As of mid-April 2023, prime London sales are down by more than 20% on the same period in 2022, while new instructions are rising, albeit slowly, according to independent property analysts at LonRes. In March, new instructions were up 2.4% compared with a year earlier. However, both sales and new instructions are up on their pre-pandemic averages.
Year to date, LonRes has seen an 11% fall in homes going under offer across prime London, which could signal a further slowing of sales activity in the months to come. With new instructions and average discounts both rising, this could result in further downward pressure on prices throughout the rest of 2023.
“The prime London housing market slowed over March,” said Anthony Payne, managing director at LonRes. “Prices, transactions and properties going under offer were all down over the month, while new instructions rose. It seems as though the market, which is now back to pre-pandemic times, is finding a new level.
“Despite a rise in new properties coming to the market, stock levels are still low and anecdotally we are hearing that buyer demand remains strong. Agents tell us that good properties are being snapped up and for turnkey properties, where little work is needed, buyers are prepared to pay a premium.”
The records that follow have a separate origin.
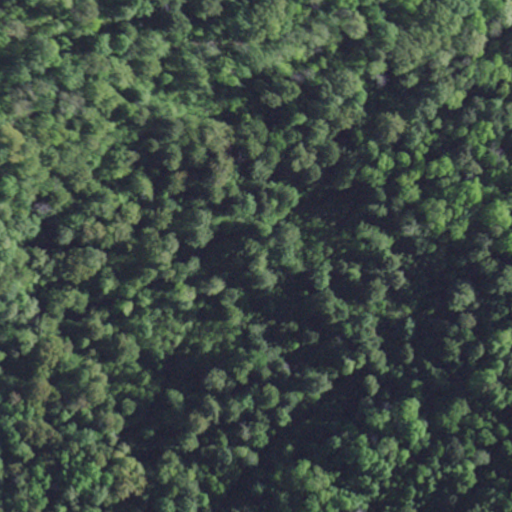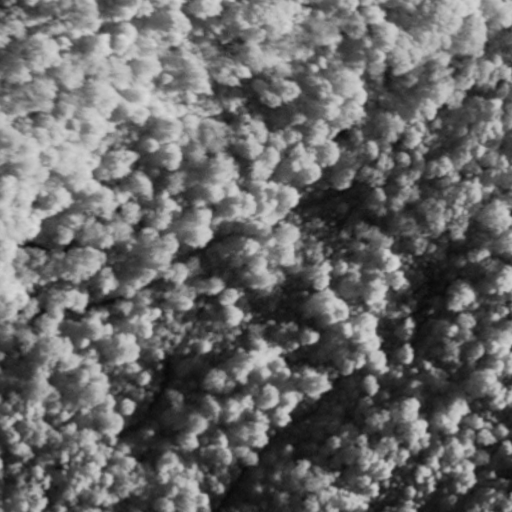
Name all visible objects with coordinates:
road: (199, 63)
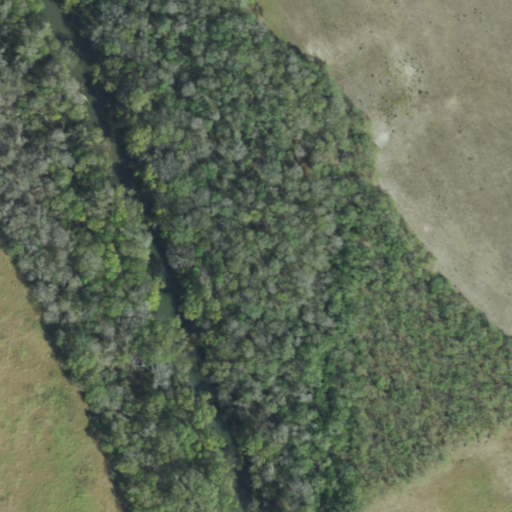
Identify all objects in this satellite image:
river: (149, 256)
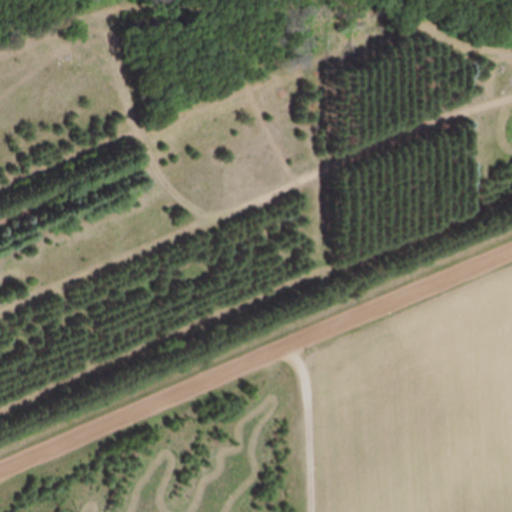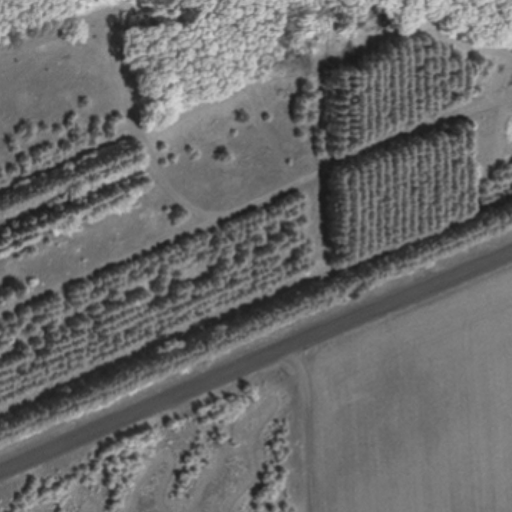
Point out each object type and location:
road: (255, 359)
road: (308, 426)
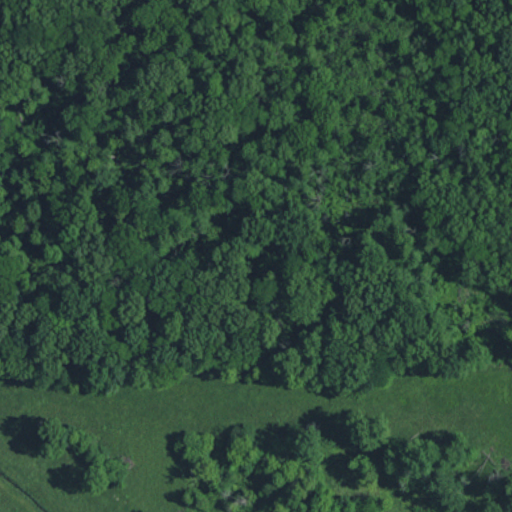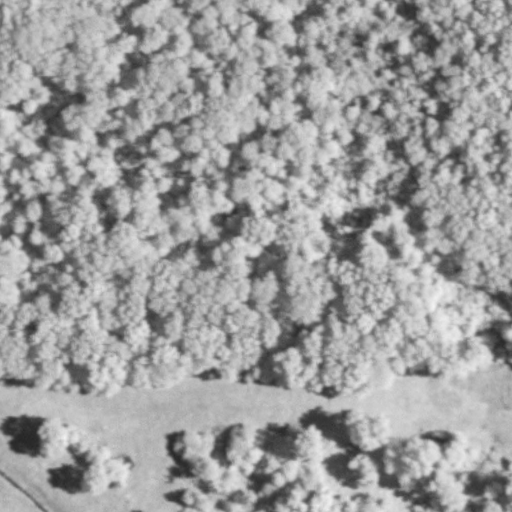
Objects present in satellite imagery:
park: (200, 169)
park: (441, 225)
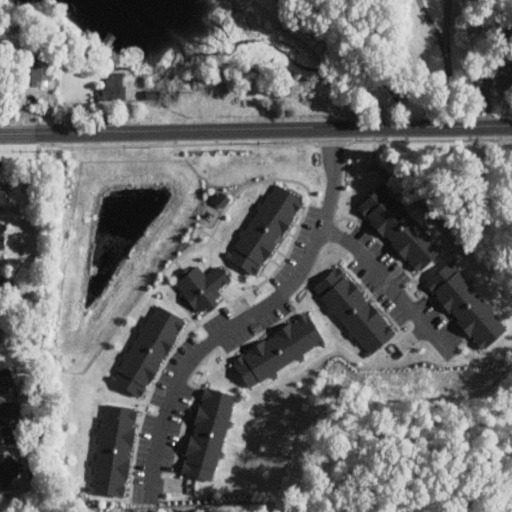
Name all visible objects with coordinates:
road: (449, 26)
road: (339, 61)
road: (405, 61)
building: (40, 71)
building: (41, 71)
building: (502, 76)
building: (502, 78)
building: (115, 85)
building: (113, 88)
road: (256, 132)
building: (3, 194)
building: (3, 194)
building: (400, 225)
building: (401, 226)
building: (265, 227)
building: (265, 227)
building: (2, 239)
building: (2, 240)
road: (386, 283)
building: (202, 285)
building: (202, 286)
building: (467, 302)
building: (467, 304)
building: (354, 309)
building: (355, 309)
road: (245, 317)
building: (147, 349)
building: (279, 349)
building: (279, 349)
building: (148, 350)
building: (6, 375)
building: (4, 378)
building: (9, 416)
building: (10, 416)
building: (210, 432)
building: (210, 432)
building: (113, 449)
building: (114, 450)
building: (8, 470)
building: (8, 472)
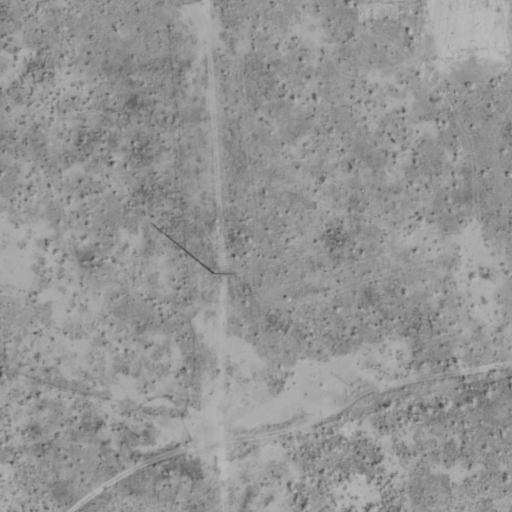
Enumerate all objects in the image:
power tower: (213, 273)
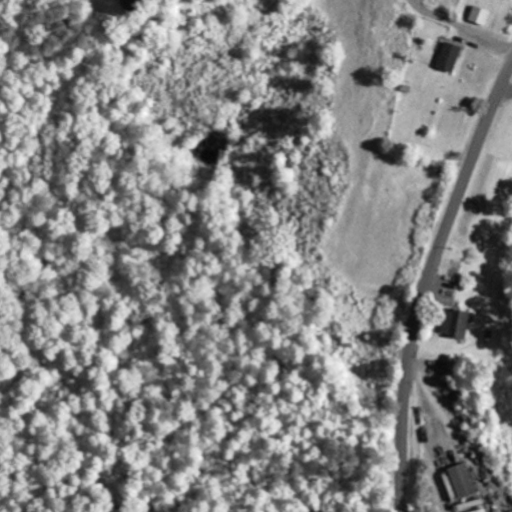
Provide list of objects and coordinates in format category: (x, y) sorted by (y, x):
building: (477, 14)
building: (446, 56)
road: (428, 282)
building: (453, 323)
building: (456, 481)
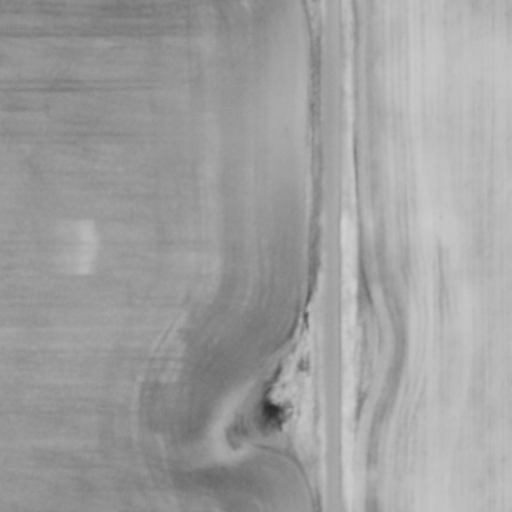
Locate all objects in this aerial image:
road: (332, 255)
In contrast, the rental market continues to suffer from a lack of stock and with tenants staying put, inactivity is impacting all levels of the market, especially the less expensive prime London rentals.
Properties priced at £5m-plus have been outperforming the wider market for many months, but in March, sales volumes at this top end of the market were 50% down year on year and just over 13% below the March pre-pandemic average. In short, this seems to be a return to a more normal market.
Meanwhile, increasing numbers of top end sellers are putting their homes up for sale. New instructions were up 115% on their March pre-pandemic average and the number of £5m-plus homes for sale at the end of March grew by 8% compared with the end of 2022.
These two metrics alone could indicate slowing demand, but the number of properties going under offer in this market suggests otherwise. Under offers grew year on year and are 150% up on the March pre-pandemic average.
The rate of annual rental growth slowed slightly in March, to 7.3%, but the lack of available stock continues to be a problem and is limiting activity. The number of new lets agreed was down 16.9% in March on an annual basis.
There is little sign of these trends changing in the short term as the number of properties going under offer fell by 9.3% and new instructions were 12.1% lower. All measures of rental market activity remain less than half their pre-pandemic levels, so any reversal in recent strong values is unlikely if these conditions persist, even if demand slips.
While these trends can be seen across all price points and locations, it is the under £500 per week section of the market that has been hardest hit.